The Northwest Territories isn't saying who is on its COVID-19 enforcement task force, and Yukon reported one new case on Friday. Read more about what's happening across Canada's North, including the efforts at a micro-manufacturing centre in Inuvik to create items essential workers need.
Here's a look at what's happening in the U.S.
Stores in Texas can soon begin selling merchandise with curbside service, and hospitals can resume nonessential surgeries. In Florida, people are returning to a few beaches and parks. And protesters are clamouring for more.
Governors eager to rescue their economies and feeling heat from President Donald Trump are moving to ease restrictions meant to control the spread of the coronavirus, even as new hot spots emerge and experts warn that moving too fast could prove disastrous.

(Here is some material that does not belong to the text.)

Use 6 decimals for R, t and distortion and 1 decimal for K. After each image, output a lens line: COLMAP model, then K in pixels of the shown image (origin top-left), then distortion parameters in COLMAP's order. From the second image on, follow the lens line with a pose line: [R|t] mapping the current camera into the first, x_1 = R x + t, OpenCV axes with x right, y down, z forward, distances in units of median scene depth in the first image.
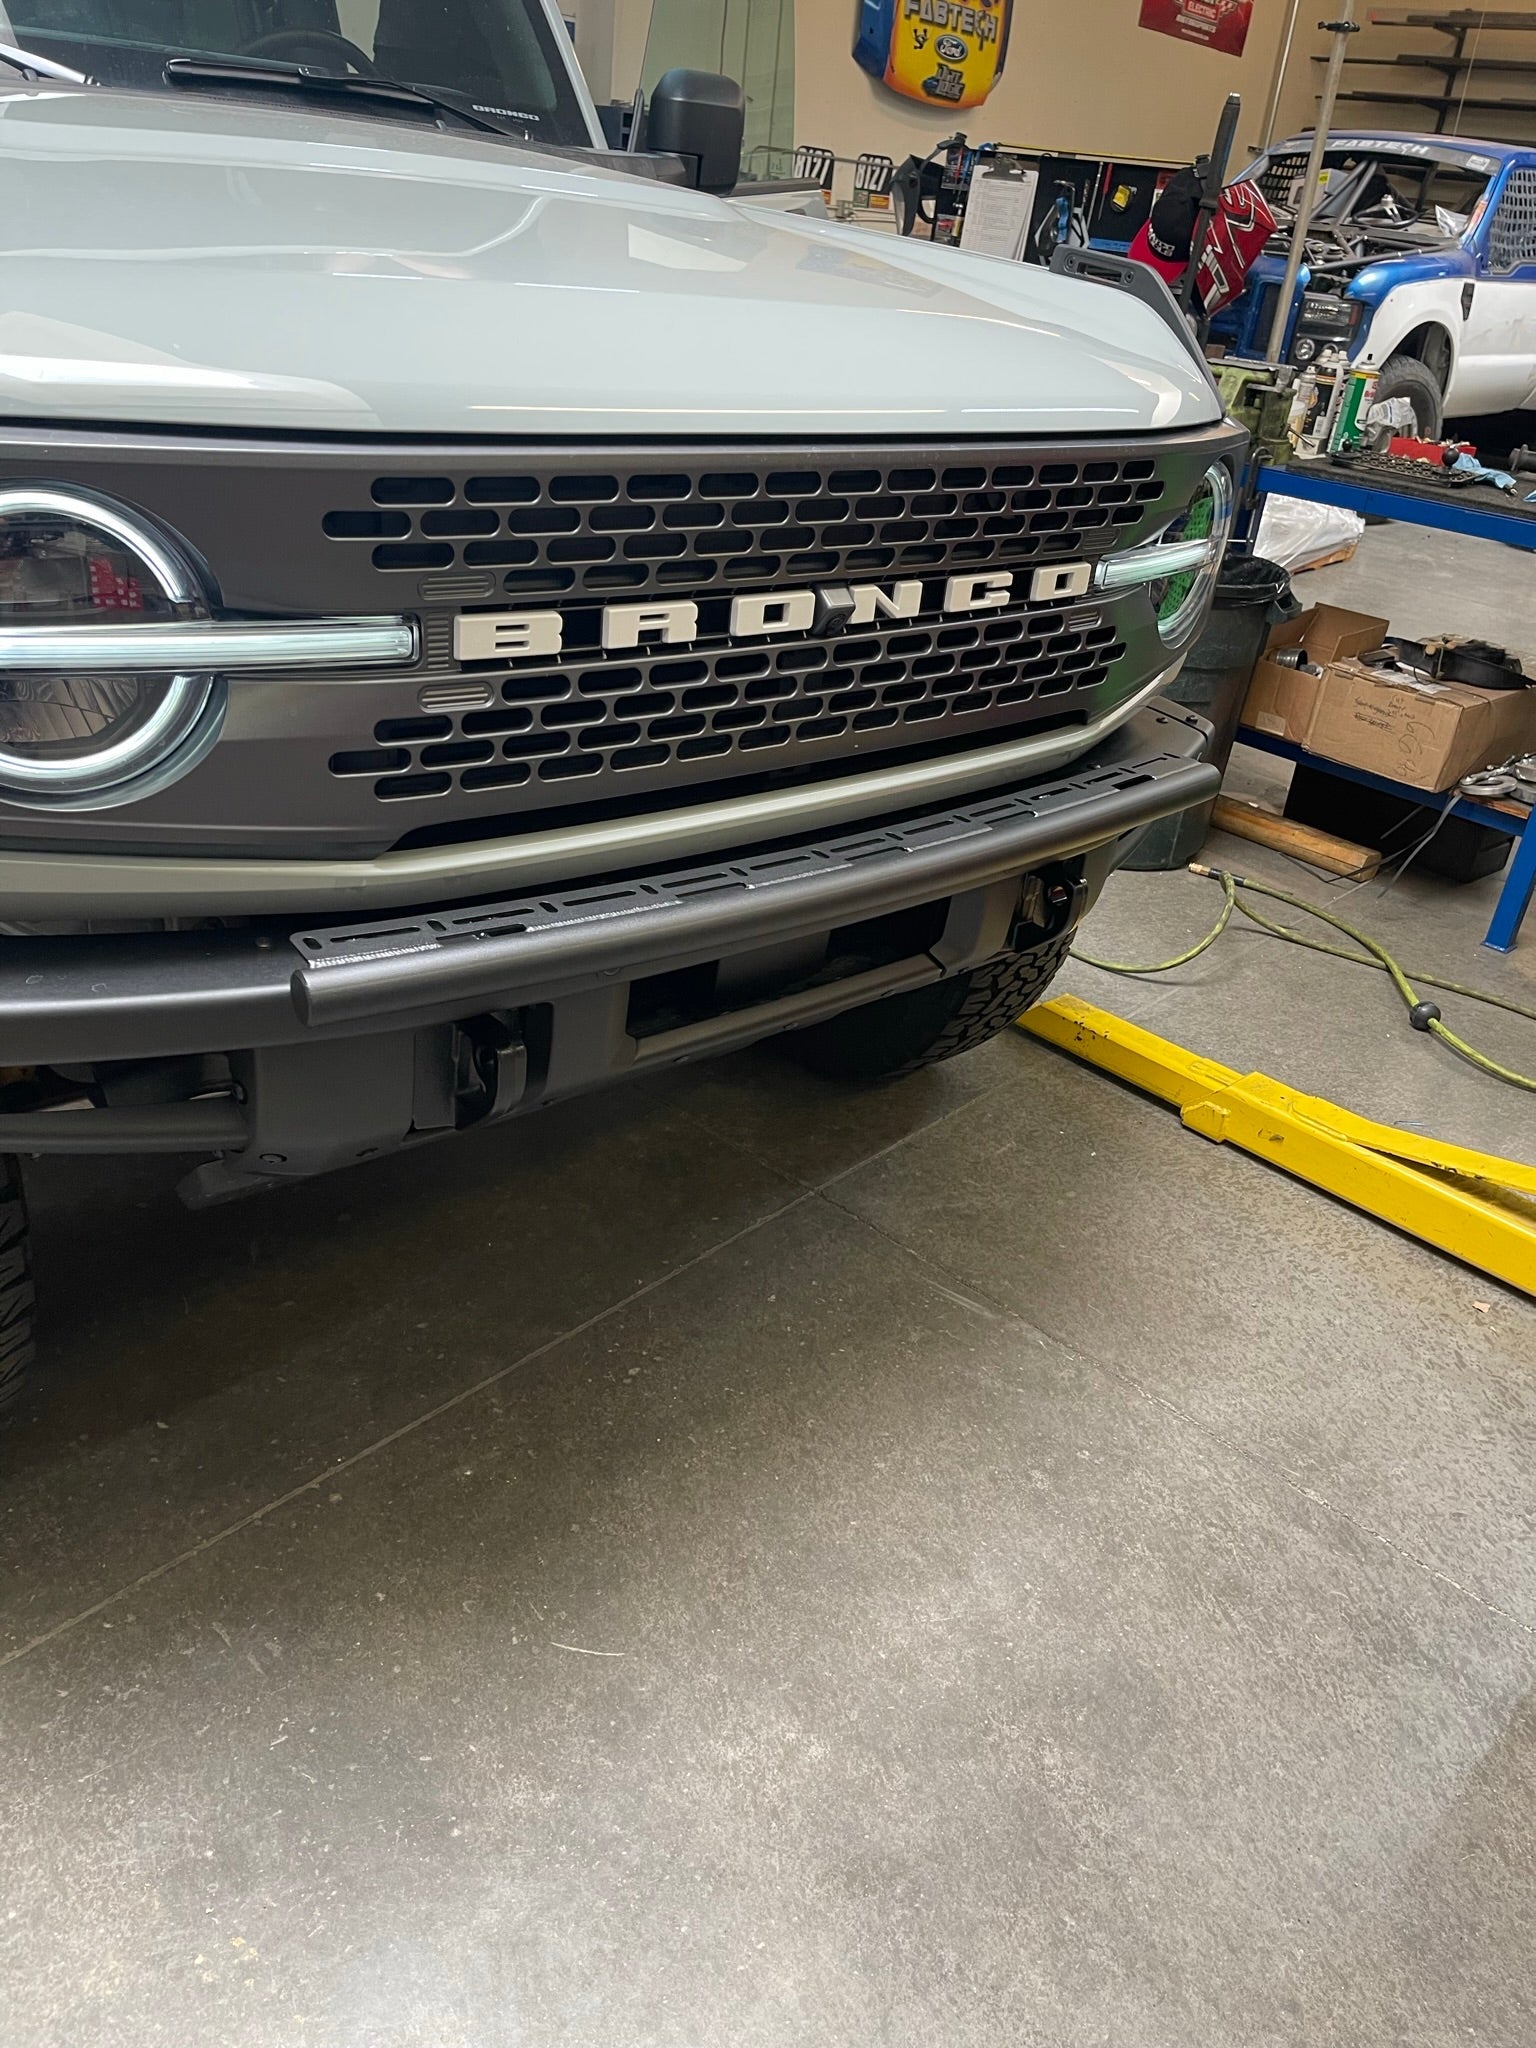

Adding to the pressure are protests against stay-at-home orders organized by small-government groups and Trump supporters. They staged demonstrations Saturday in several cities after the president urged them to "liberate" three states led by Democratic governors.
Protests happened in Republican-led states, too, including at the Texas Capitol and in front of the Indiana governor's home. Texas Gov. Greg Abbott already said that restrictions will begin easing next week. Indiana Gov. Eric Holcomb — who signed an agreement with six other Midwestern states to co-ordinate reopening — said he would extend his stay-at-home order until May 1.
For the first time in weeks, people were able to visit some Florida beaches, but they were still subject to restrictions on hours and activities. Beaches in big cities stayed closed.
Meanwhile, infections kept surging in the Northeast.
Rhode Island, between the hot spots of Massachusetts and New York, has seen a steady daily increase in infections and deaths, with nursing home residents accounting for more than 90 of the state's 118 deaths. The state's death rate of around 10 people per 100,000 is among the nation's highest per capita, according to data compiled by the COVID Tracking Project.
Massachusetts had its highest number of deaths in a single day on Friday, with 159. Republican Gov. Charlie Baker, citing health experts' advice, said states should wait until infection rates and hospitalizations decline for about two weeks before acting.
Here's a look at what's happening around the world
- Major cities in Brazil saw protests Saturday by hundreds of people denouncing pandemic lockdown measures also opposed by President Jair Bolsonaro, a fierce critic of stay-at-home measures imposed by state governments.
- Singapore reported a sharp, one-day spike of 942 infections, the highest in Southeast Asia, mostly among foreign workers staying in crowded dormitories. That brought the total to almost 6,000 in the city-state of six million.
- Total cases topped 10,000 in Japan, where Prime Minister Shinzo Abe has said he's concerned that people are not observing social distancing and announced a 100,000-yen ($1291 Cdn) cash handout to each resident as an incentive to stay home.
- France's national health agency said Saturday that the number of virus patients in intensive care dropped for the 10th straight day, and overall virus hospitalizations have fallen for three consecutive days. The country has seen almost 20,000 virus deaths. The agency urged the French public to stick to strict confinement measures, which have been extended until at least May 11: "Don't relax our efforts at the moment when confinement is bearing fruit."
- In Spain, Prime Minister Pedro Sanchez said his government will seek to extend the state of emergency to May 9 but begin easing the total confinement of children beginning April 27. Children are thought to be a major source of transmission even if they rarely fall ill from the virus. They've been confined to their homes for five weeks, prompting parents to ask that they be allowed to at least take a daily walk.